Which makes you wonder, did Senator Obama even read what Clark said?

As a really smart colleague put it online earlier today, all Senator Obama had to do was issue this simple statement:

"That's not what General Clark said. He said he respects McCain's service -- as do we -- but that McCain has done nothing that shows he has the leadership ability to serve as commander in chief."

And then, of course, stick to it, however long it takes for this embarrassingly simple idea to penetrate the blockheads of the Infotainment Media. But this resoluteness is in fact something that the senator has shown himself to be quite good at.

I can only guess that Senator Obama and his people have made an all but exception-proof decision that they will fight no battle that they don't absolutely have to, apparently including even slightly risky battles that if won might pay off in significantly raising the candidate's stature, electability, presidential mandate, and consequently ability to govern.

Oh, they'll fight the battles they have to, as when the senator was inspired by necessity to make his outstanding speech on racism. They have no intention, in other words, of being swiftboated. But it appears that they won't venture onto less solid ground.

In fact, General Clark basically said the same thing that a lot of people, including a lot of military people, have been thinking and saying for a decade or more: that being a prisoner of war isn't any sort of credential to be commander-in-chief. In fact, a lot of them go further. I'm hearing a lot of military types who really do question the McCranky military record. But the general pointedly didn't do that. He talked only about qualifications for the presidency. And found himself out there on that limb all by himself.

I'm thinking now that a forceful, articulate national-security specialist like General Clark or Virginia Senator Jim Webb isn't going to find a place on the 2008 Democratic ticket. I'm thining that all the talk we're hearing about that dismal reactionary Sam Nunn maybe isn't just talk.
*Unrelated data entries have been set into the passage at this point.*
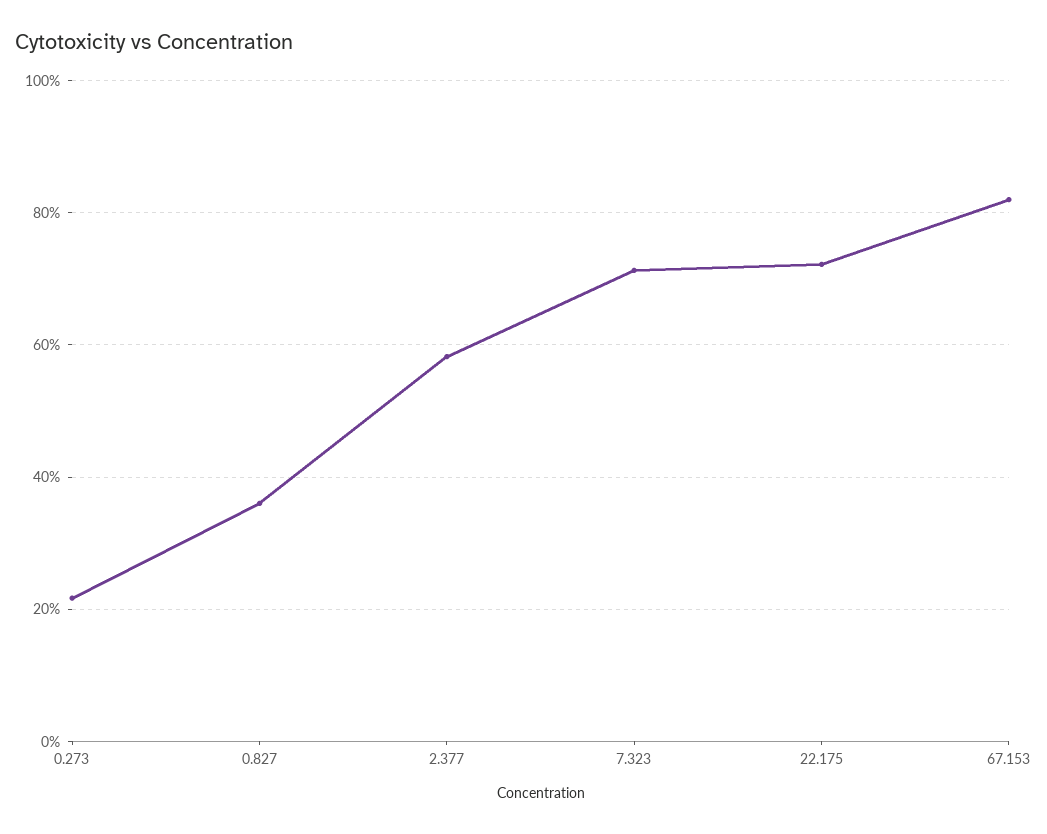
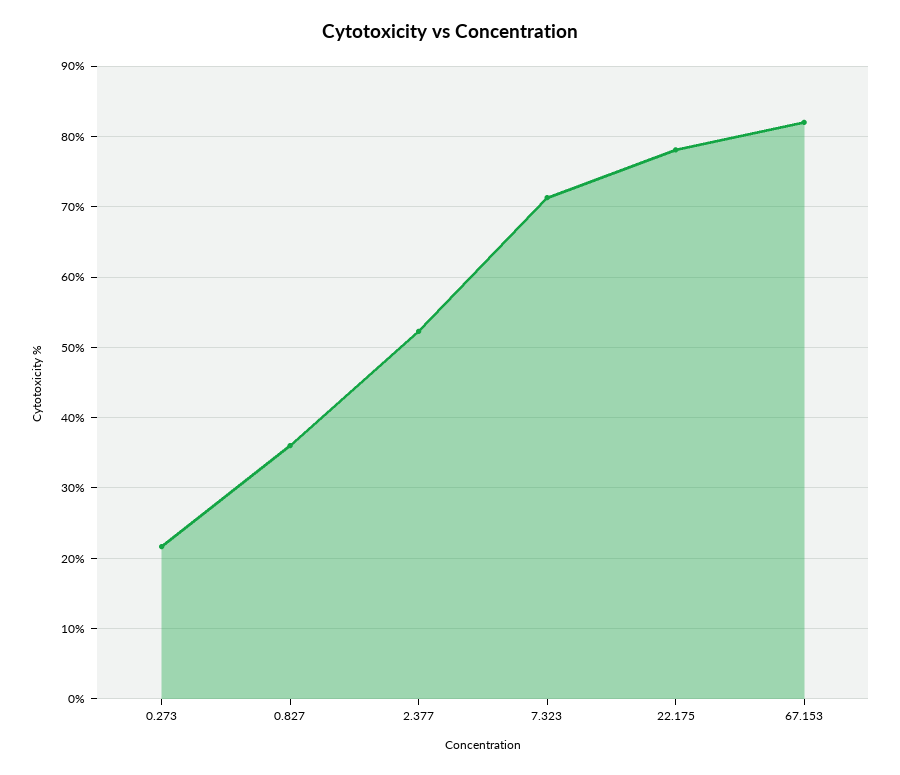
  {
    "0.273": 22,
    "0.827": 36,
-   "2.377": 58,
+   "2.377": 52,
    "7.323": 71,
-   "22.175": 72,
+   "22.175": 78,
    "67.153": 82
  }

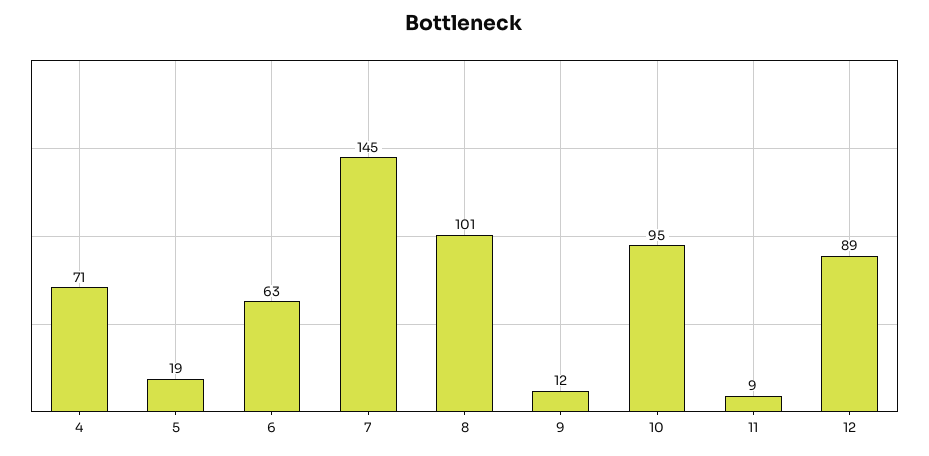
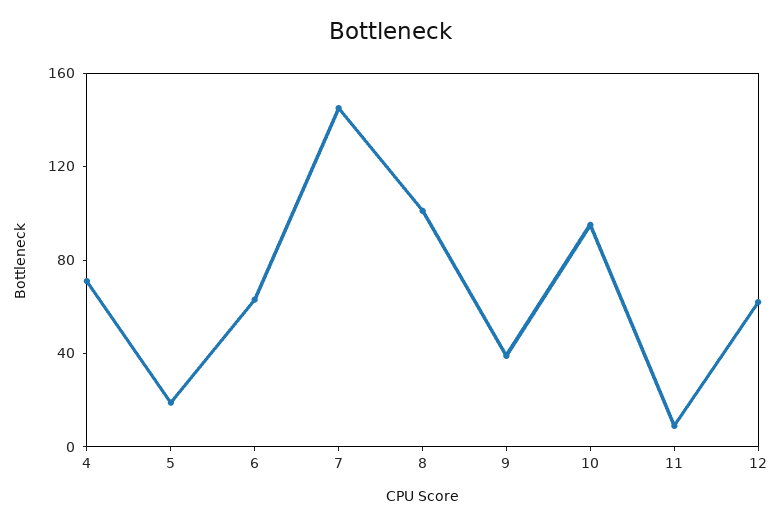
  {
    "4": 71,
    "5": 19,
    "6": 63,
    "7": 145,
    "8": 101,
-   "9": 12,
+   "9": 40,
    "10": 95,
    "11": 9,
-   "12": 89
+   "12": 60
  }

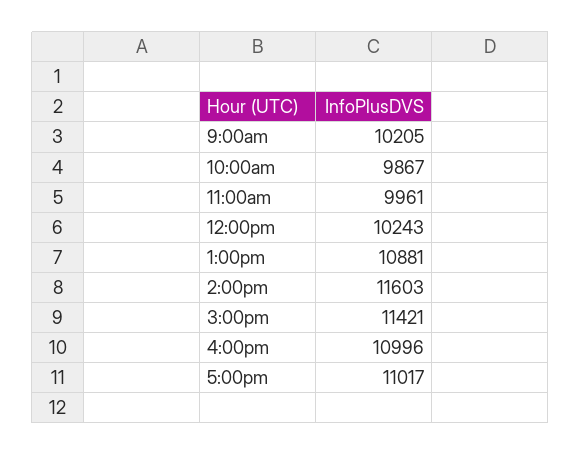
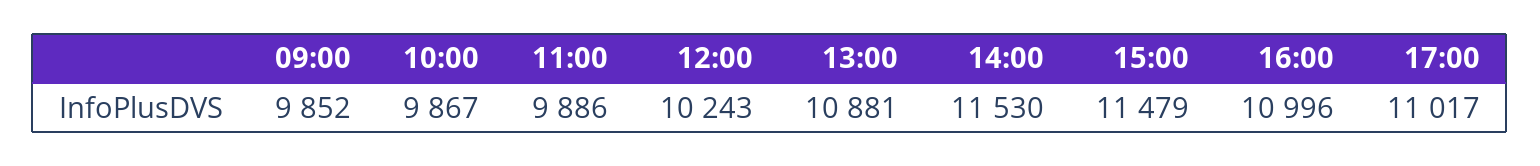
  {
-   "9:00am": 10205,
+   "9:00am": 9852,
    "10:00am": 9867,
-   "11:00am": 9961,
+   "11:00am": 9886,
    "12:00pm": 10243,
    "1:00pm": 10881,
-   "2:00pm": 11603,
+   "2:00pm": 11530,
-   "3:00pm": 11421,
+   "3:00pm": 11479,
    "4:00pm": 10996,
    "5:00pm": 11017
  }

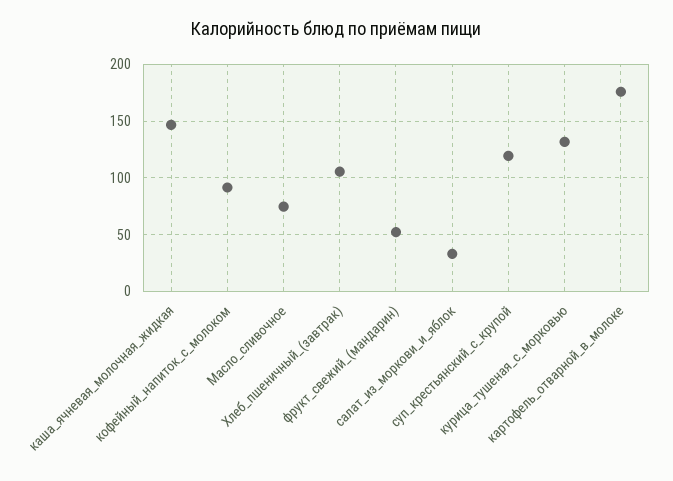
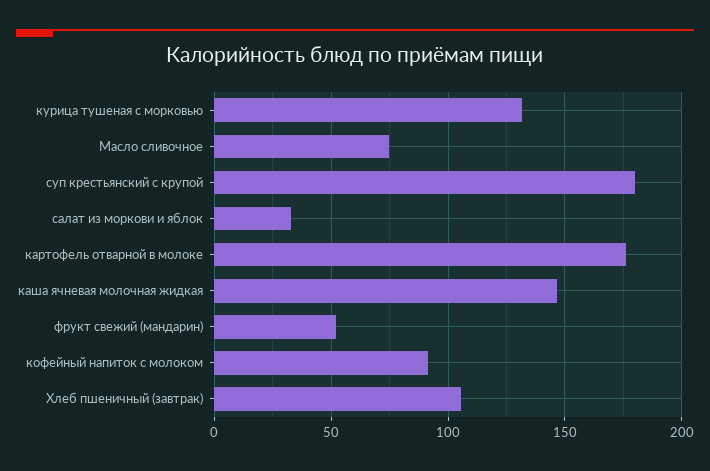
  {
    "каша_ячневая_молочная_жидкая": 145,
    "кофейный_напиток_с_молоком": 90,
    "Масло_сливочное": 75,
    "Хлеб_пшеничный_(завтрак)": 105,
    "фрукт_свежий_(мандарин)": 50,
    "салат_из_моркови_и_яблок": 35,
-   "суп_крестьянский_с_крупой": 120,
+   "суп_крестьянский_с_крупой": 180,
    "курица_тушеная_с_морковью": 130,
    "картофель_отварной_в_молоке": 175
  }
If I'm close to right about the Obama camp's take-no-risk strategy, it will quite likely get him into the White House. But I wonder what kind of leadership he'll be able to exert when he gets there. If he's thinking that he can be truly himself once he's in the Oval Office, history shows few instances of that happening. By and large, once you're "in command," you're far less likely to drive events than to be driven by them, especially in modern times.

I suppose you could argue that Chimpy the Prez is an exception. When the Supreme Court installed him in the Oval Office, he went on being what he always was: less than nothing. If this is supposed to be a reassuring example, however, it doesn't reassure me the least bit.